* _Exercise directions_
Locate each line in the records below that contains the word "Data" and copy those lines. Case counts.
____
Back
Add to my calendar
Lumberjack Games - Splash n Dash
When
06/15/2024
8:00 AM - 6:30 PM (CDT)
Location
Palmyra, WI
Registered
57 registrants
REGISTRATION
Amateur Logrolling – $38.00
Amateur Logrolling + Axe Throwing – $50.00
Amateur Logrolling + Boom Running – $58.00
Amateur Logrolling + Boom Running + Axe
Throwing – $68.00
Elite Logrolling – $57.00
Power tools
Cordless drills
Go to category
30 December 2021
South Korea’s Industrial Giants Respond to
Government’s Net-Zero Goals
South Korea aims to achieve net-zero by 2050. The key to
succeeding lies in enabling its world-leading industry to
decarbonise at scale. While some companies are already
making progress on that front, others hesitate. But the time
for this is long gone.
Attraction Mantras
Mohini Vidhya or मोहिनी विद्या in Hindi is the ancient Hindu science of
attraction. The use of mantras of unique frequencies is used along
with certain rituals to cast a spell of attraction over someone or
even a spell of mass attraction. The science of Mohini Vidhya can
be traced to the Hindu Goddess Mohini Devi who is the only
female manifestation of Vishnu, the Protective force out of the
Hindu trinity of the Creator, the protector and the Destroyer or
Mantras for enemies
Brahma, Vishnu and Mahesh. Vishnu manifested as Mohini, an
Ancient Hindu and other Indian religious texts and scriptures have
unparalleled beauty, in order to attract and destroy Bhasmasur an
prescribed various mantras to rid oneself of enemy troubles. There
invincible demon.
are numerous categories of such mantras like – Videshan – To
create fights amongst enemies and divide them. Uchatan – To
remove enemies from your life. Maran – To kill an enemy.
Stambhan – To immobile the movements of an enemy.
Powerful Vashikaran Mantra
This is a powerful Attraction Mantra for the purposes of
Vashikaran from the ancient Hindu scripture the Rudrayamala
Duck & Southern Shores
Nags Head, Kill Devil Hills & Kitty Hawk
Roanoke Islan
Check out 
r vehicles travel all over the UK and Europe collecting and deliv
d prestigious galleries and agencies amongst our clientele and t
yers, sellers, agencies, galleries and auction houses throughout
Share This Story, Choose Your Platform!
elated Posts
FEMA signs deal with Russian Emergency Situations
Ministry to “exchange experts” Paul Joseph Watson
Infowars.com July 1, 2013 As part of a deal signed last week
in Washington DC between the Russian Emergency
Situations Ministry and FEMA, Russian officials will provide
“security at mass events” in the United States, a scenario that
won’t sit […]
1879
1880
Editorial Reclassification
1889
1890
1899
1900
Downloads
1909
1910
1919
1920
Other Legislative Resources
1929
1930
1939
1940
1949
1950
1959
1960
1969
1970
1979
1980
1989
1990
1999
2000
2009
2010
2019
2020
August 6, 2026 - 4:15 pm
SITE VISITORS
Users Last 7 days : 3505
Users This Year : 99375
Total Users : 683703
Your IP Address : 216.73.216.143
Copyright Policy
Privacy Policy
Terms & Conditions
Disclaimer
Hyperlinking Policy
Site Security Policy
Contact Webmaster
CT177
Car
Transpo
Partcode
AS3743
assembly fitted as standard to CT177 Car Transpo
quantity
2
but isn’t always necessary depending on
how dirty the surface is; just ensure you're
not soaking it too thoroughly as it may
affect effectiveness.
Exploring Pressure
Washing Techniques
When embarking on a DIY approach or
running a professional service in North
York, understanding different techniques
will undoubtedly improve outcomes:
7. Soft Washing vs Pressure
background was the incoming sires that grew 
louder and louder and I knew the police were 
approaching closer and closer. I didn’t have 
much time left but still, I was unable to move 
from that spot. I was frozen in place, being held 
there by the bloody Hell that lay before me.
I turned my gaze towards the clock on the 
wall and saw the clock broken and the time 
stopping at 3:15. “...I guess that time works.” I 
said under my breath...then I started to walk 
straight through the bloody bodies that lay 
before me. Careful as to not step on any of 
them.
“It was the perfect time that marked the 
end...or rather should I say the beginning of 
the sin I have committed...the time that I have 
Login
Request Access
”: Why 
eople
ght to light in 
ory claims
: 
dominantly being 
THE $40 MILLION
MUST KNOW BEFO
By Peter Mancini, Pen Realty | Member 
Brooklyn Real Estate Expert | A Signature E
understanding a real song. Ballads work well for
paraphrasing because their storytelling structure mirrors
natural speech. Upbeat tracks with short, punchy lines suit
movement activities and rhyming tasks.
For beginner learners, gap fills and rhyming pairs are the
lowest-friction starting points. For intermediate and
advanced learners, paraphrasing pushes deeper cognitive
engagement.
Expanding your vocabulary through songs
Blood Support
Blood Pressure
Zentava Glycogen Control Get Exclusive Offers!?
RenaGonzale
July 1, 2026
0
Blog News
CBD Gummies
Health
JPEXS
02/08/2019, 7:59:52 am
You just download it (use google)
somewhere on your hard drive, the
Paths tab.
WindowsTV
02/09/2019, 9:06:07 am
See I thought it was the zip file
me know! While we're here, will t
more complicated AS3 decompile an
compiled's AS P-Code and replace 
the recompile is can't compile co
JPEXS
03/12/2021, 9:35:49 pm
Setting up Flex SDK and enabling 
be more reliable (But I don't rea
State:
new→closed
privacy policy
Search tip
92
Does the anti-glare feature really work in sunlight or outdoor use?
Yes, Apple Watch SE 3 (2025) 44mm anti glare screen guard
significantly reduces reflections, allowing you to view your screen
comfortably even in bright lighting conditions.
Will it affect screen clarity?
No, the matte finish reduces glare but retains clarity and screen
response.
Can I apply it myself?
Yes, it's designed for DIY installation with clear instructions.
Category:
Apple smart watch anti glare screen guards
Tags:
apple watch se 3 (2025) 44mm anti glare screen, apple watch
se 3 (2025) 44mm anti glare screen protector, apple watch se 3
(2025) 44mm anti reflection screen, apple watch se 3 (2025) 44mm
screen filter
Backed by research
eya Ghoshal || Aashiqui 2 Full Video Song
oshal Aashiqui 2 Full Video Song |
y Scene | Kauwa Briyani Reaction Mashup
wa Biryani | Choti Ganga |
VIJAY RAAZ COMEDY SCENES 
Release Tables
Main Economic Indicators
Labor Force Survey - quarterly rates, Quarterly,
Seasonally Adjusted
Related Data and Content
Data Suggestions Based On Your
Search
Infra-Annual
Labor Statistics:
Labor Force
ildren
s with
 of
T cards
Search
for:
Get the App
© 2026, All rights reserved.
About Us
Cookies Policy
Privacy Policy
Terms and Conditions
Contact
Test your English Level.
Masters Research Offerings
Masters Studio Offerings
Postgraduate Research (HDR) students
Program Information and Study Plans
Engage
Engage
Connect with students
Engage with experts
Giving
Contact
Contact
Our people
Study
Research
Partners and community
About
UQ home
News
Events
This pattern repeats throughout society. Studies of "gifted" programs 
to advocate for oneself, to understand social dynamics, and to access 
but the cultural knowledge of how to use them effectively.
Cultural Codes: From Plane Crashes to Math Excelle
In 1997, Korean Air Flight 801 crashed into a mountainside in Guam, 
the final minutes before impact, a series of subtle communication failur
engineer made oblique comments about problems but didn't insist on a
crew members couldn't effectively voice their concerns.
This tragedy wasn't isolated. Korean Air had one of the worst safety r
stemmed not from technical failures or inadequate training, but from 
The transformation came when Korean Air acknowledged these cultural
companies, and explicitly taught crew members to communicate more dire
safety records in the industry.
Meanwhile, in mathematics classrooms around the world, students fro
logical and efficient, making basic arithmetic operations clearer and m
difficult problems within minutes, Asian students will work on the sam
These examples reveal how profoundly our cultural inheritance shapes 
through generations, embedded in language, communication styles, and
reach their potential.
____
* _Result for this exercise_
Related Data and Content
Data Suggestions Based On Your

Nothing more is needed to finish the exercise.